- [QUESTIONS À TRAITER]:
a - Répondez à ces questions d'après l'extrait sur les véhicules autonomes :
(i) Outre la voiture, quels moyens de transport sont cités comme pouvant être autonomes ?
(ii) Dans quelle agglomération se déroule le projet de navettes autonomes pour les gares ?
(iii) Quelle organisation est nommée pour le travail accompli dans la filière aéronautique ?
b - Traduisez en anglais cette phrase de l'extrait sur les véhicules autonomes : « Le tissu académique, industriel et de recherches et développement est important dans la région. »
c - Expliquez, s'il vous plaît, en une à trois phrases, pourquoi l'extrait sur les véhicules autonomes affirme qu'il existe des technologies de l'aéronautique à réutiliser.

- [EXTRAIT FOURNI]:
Les enjeux consistent à anticiper la révolution des usages qui va se produire autour de la mobilité. Dans la perspective des véhicules autonomes, qui peuvent être des véhicules de type voiture, robot, ou robot taxi, nous allons essayer de ne pas cantonner la filière uniquement à la voiture. Nous allons l'étendre à tout ce qui peut être autonome, comme le train et le bateau.
Un certain nombre de projets sont d'ailleurs déjà en cours dans la région Occitanie. Il y a le projet AutOcampus, ou encore le projet Smart urban logistic à Montpellier, et un projet de navettes autonomes pour les gares dans l'agglomération de Nîmes.

Le tissu académique, industriel et de recherches et développement est important dans la région. Ainsi, pourquoi ne pas mettre tous ces acteurs dans un comité de filière et l'organiser pour répondre à des appels à projets nationaux ou européens.

Mais aujourd'hui, Toulouse est surtout réputée pour être la capitale mondiale de l'aéronautique. Alors, reste-t-il une place pour la filière du véhicule autonome ?

Il est vrai que la région Occitanie et en particulier la région de Toulouse sont dominées par l'aéronautique et tout un tissu de sous-traitants. Mais nous oublions que nous avons un tissu industriel approprié à d'autres activités que le secteur aéronautique. La force de la région est de regrouper ces acteurs. Il y a beaucoup d'activités de R&D développées pour l'aéronautique qui sont directement utilisables dans la filière des véhicules autonomes et connectés. Alors, nous allons nous appuyer sur ce qui a été fait dans la filière aéronautique, en particulier par Aerospace Valley, pour l'appliquer au monde du véhicule autonome.

Quelles technologies de l'aéronautique, ou savoir-faire, pourraient être transposer sur le véhicule autonome ?

L'avion autonome existe déjà... La plupart d'entre-eux volent en pilotage automatique la majeure partie du temps. Il y a donc des technologies à réutiliser. Je ne dis pas que la complexité à faire voler un avion en autonomie soit la même que celle pour faire rouler un véhicule au sol, mais d'un point de vue technique, il y a des transpositions possibles entre les deux filières.

La complexité est notamment différente en matière de législation. Où en est la législation en matière d'expérimentation des véhicules autonomes notamment ?

[Listes d'objets en télédétection]
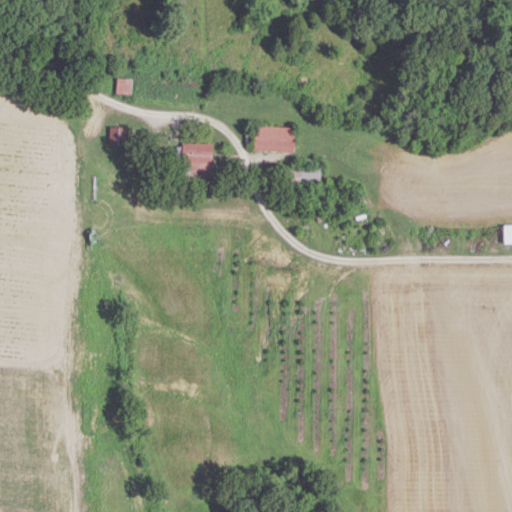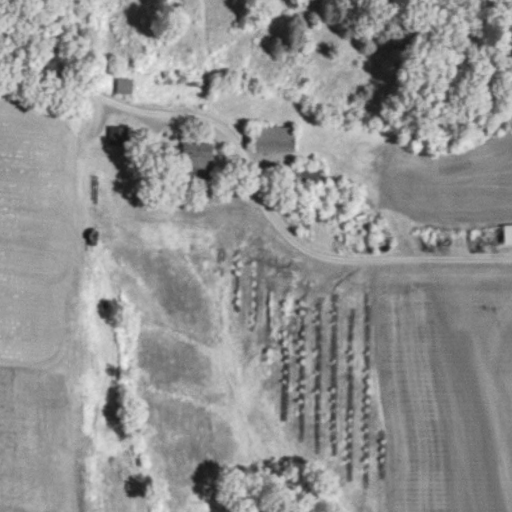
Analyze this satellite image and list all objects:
building: (125, 85)
building: (119, 135)
building: (275, 137)
building: (198, 159)
building: (305, 175)
road: (252, 181)
building: (508, 232)
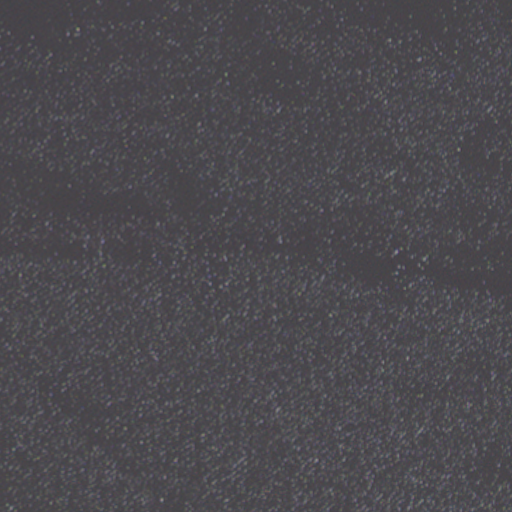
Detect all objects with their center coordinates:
river: (256, 138)
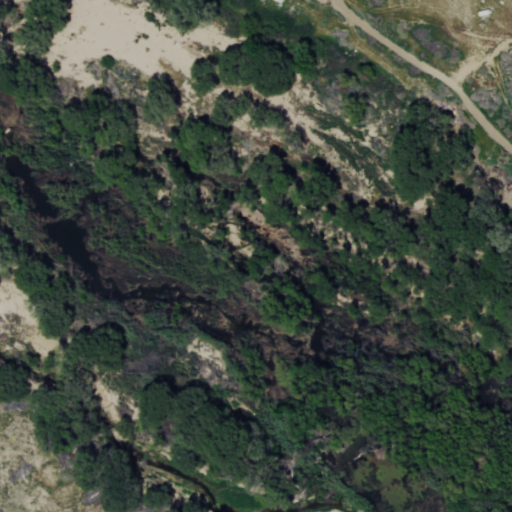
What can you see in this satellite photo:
river: (218, 335)
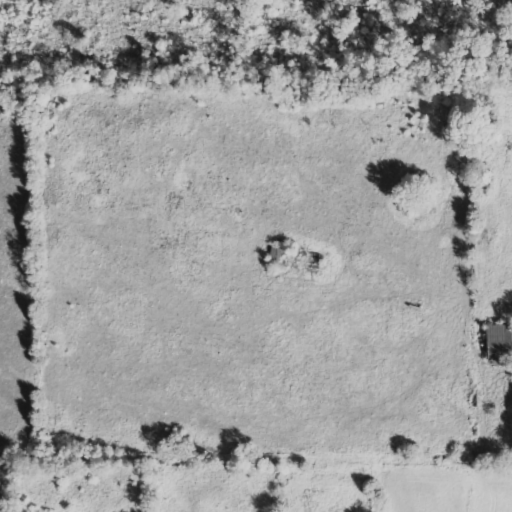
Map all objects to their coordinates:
building: (501, 343)
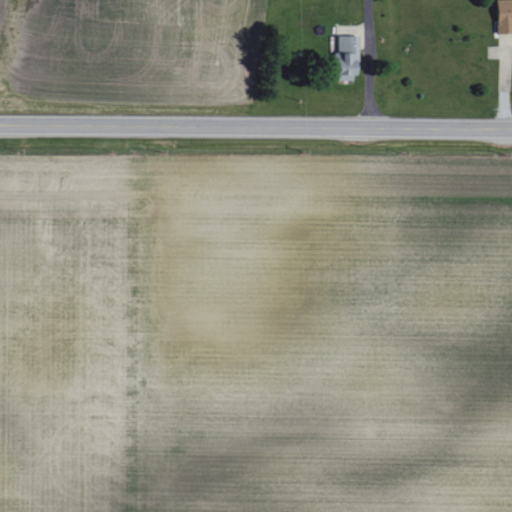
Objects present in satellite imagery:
building: (504, 17)
road: (371, 64)
road: (255, 127)
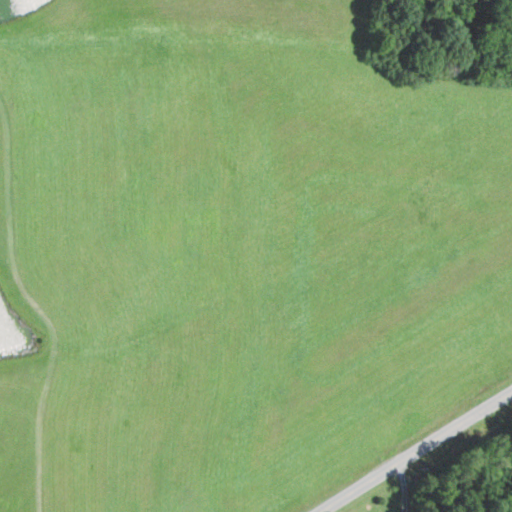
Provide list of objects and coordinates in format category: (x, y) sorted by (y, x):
road: (413, 453)
road: (404, 485)
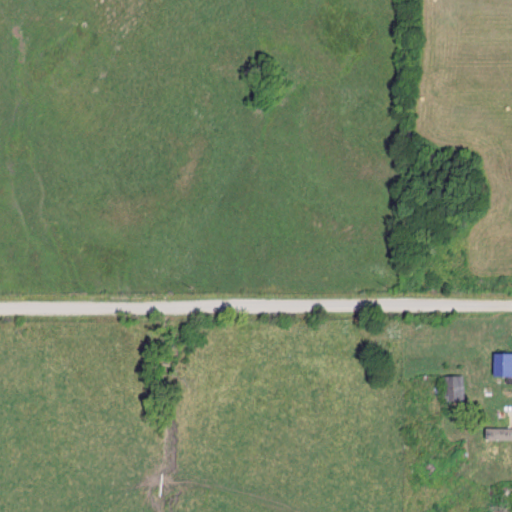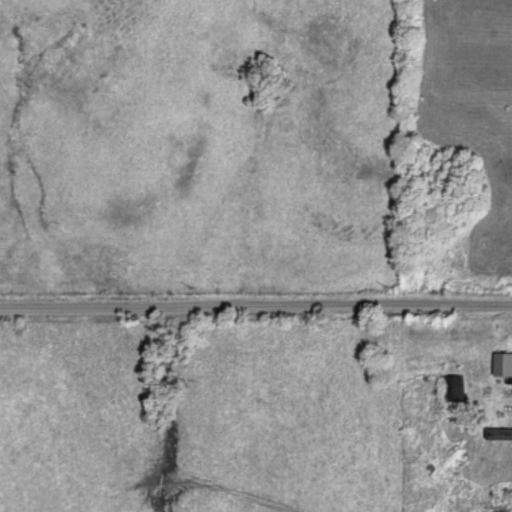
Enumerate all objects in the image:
road: (256, 304)
building: (501, 363)
building: (451, 388)
building: (504, 418)
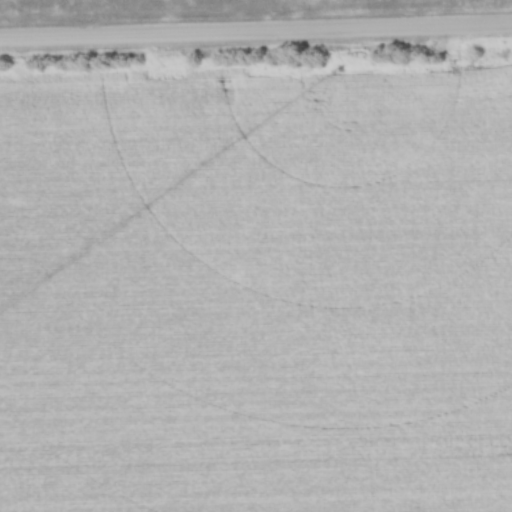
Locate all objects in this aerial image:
road: (255, 31)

- [RÉSULTATS ATTENDUS]:
a -
(i) Le train et le bateau.
(ii) L'agglomération de Nîmes.
(iii) Aerospace Valley.

b - The academic, industrial, and research and development network is significant in the region.

c - L'avion autonome existe déjà : la plupart des avions volent en pilotage automatique la majeure partie du temps. Des transpositions techniques sont donc possibles entre les deux filières, même si la complexité n'est pas la même.